▶ EXERCISE REQUIREMENTS
Key in the whole listing below again, keeping every word as it is.

MATERIAL FOR THIS EXERCISE START

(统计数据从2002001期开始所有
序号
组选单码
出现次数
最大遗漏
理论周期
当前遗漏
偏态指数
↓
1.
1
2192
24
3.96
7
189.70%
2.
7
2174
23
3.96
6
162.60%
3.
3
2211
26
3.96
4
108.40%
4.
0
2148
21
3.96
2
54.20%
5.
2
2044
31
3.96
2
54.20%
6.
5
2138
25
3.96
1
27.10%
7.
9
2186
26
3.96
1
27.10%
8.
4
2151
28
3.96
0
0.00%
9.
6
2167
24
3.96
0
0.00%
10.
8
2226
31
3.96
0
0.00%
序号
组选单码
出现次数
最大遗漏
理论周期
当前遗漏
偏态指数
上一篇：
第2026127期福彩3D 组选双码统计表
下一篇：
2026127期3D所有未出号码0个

MATERIAL FOR THIS EXERCISE END

▶ TASK RESULT
(统计数据从2002001期开始所有
序号
组选单码
出现次数
最大遗漏
理论周期
当前遗漏
偏态指数
↓
1.
1
2192
24
3.96
7
189.70%
2.
7
2174
23
3.96
6
162.60%
3.
3
2211
26
3.96
4
108.40%
4.
0
2148
21
3.96
2
54.20%
5.
2
2044
31
3.96
2
54.20%
6.
5
2138
25
3.96
1
27.10%
7.
9
2186
26
3.96
1
27.10%
8.
4
2151
28
3.96
0
0.00%
9.
6
2167
24
3.96
0
0.00%
10.
8
2226
31
3.96
0
0.00%
序号
组选单码
出现次数
最大遗漏
理论周期
当前遗漏
偏态指数
上一篇：
第2026127期福彩3D 组选双码统计表
下一篇：
2026127期3D所有未出号码0个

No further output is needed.